## EXTRACTED TEXT:
• • • • •
CASE 2: 5-week-old female presented with 4 days of cough and congestion, with worsening work of breathing on the day of presentation.  Oral intake was fair, and the baby had normal wet diapers and stooling. There are several sick contacts in the household. Upon presentation to the emergency department a desaturation to 86% with sleep was noted. Supplemental oxygen was started, and the patient admitted for further supportive care. Birth history was unremarkable. Physical examination revealed a crying but consolable infant. VS HR 144, Temp 36.9 rectal, RR 60, BP 103/62.Respiratory exam revealed a tachypneic baby with tracheal tugging and coarse breath sounds in all fields.  Viral panel was positive for RSV. Hospital course: On HD #1 (approximately 16 hours after arrival to the floor) a trial of room air failed, with desaturation to 84% with sleep, so oxygen was reinstated. A second trial of room air was attempted about 14 hours later. After about 10 hours of monitoring the child was discharged.  


Committee analysis of responses: 


Thank you for all your responses and comments. A total of 19 responses were received. 


The first question was INPT vs OBS. More than half responders (52.6%) favored INPT, citing young age, RSV infection, respiratory distress with tracheal tug and hypoxia meeting MCG criteria as the reasons to support INPT. A significant percentage (31.5%) favored OBS. In response to the question,” If initially observation, would you change to inpatient when the trial of room air failed”, 37% respondents agreed to make the change (in addition to the 53% who had initially responded in favor of INPT status from the start), while 10% still favored OBS despite failure of trial of room air. The next two questions addressed the issues surrounding utilization of health care resources and the effect of bed shortages on medical decision making. The question,” With high patient volumes and the need to free up beds, how long would you monitor after the second trial of room air” received the following response rates: 15.7% (<6 hrs); 36.8 % (6-12 hrs); 36.8 % (12-24 hr) and 10.5% (>24 hr). The question, “Are there other ways to support this patient in your system?” elicited the following responses: ED Boarder (40%), Peds Obs Unit (33.3%), Conversion of surgical recovery areas to short stay unit (6.7%) and ‘Other’ (20%).
• • • • •
## SOURCE INFORMATION:
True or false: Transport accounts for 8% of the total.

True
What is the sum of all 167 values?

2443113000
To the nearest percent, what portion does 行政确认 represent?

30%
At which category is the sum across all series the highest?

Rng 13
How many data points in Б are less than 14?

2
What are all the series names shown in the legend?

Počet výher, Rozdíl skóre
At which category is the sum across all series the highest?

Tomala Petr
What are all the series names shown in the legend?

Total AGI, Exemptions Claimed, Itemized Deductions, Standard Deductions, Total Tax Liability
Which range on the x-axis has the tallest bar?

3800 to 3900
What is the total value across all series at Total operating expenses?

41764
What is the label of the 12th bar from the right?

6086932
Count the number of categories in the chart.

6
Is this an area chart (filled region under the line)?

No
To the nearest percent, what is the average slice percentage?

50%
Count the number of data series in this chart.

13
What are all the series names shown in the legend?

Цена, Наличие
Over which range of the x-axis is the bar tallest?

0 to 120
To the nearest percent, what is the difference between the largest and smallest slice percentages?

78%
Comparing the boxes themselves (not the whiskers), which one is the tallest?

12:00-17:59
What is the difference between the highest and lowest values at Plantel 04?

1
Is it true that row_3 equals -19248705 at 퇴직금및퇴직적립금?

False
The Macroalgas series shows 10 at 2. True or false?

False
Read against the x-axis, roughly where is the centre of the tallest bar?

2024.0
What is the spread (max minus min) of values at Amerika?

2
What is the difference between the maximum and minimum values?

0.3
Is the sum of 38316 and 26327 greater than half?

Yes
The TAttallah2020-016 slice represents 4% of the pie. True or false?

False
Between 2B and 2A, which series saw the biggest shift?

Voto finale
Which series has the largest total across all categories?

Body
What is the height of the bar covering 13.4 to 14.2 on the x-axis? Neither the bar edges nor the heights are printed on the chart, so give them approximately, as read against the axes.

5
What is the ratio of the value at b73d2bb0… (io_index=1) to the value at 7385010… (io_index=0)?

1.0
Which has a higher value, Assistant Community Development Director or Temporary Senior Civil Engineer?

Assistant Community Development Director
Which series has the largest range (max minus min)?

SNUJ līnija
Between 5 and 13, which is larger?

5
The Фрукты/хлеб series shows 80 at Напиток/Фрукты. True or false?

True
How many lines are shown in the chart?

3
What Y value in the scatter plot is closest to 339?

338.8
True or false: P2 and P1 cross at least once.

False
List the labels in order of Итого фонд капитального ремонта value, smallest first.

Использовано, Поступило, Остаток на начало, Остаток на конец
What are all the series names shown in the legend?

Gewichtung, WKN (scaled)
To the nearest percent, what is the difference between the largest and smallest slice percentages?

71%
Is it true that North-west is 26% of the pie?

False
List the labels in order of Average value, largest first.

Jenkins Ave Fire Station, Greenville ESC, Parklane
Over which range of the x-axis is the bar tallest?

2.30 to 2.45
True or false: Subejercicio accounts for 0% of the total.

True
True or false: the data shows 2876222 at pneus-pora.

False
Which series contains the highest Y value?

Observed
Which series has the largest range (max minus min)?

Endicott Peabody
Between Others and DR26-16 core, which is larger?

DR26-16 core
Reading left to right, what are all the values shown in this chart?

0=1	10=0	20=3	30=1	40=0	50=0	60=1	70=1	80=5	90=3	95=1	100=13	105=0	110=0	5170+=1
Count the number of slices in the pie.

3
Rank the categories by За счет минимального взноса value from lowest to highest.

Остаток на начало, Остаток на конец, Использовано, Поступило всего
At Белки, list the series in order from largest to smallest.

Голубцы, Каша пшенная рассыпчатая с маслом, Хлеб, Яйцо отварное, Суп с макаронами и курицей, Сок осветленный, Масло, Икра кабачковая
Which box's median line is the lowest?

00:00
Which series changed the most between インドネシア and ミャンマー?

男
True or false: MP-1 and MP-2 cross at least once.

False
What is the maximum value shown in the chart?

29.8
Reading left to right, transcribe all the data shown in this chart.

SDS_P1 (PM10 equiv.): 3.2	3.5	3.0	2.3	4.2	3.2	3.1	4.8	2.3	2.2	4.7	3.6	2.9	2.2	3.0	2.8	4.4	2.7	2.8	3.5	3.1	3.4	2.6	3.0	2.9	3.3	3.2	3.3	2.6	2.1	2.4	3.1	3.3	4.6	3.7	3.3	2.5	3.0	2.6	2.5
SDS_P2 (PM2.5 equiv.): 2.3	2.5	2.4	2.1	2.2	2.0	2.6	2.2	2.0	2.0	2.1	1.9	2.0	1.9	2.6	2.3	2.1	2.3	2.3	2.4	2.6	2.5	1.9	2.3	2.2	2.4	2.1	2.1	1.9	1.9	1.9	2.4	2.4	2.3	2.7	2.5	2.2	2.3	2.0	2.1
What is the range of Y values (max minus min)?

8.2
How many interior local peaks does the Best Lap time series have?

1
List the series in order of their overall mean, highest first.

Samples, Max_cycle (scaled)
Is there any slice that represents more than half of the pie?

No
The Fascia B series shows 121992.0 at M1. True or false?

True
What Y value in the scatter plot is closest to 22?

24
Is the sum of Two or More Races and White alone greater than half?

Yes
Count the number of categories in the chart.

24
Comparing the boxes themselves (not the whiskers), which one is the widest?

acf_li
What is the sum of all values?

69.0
• • • • •
## WORK ORDER:
How many responses did the committee receive for the infant case?

## EXPECTED ANSWER:
A total of 19 responses were received.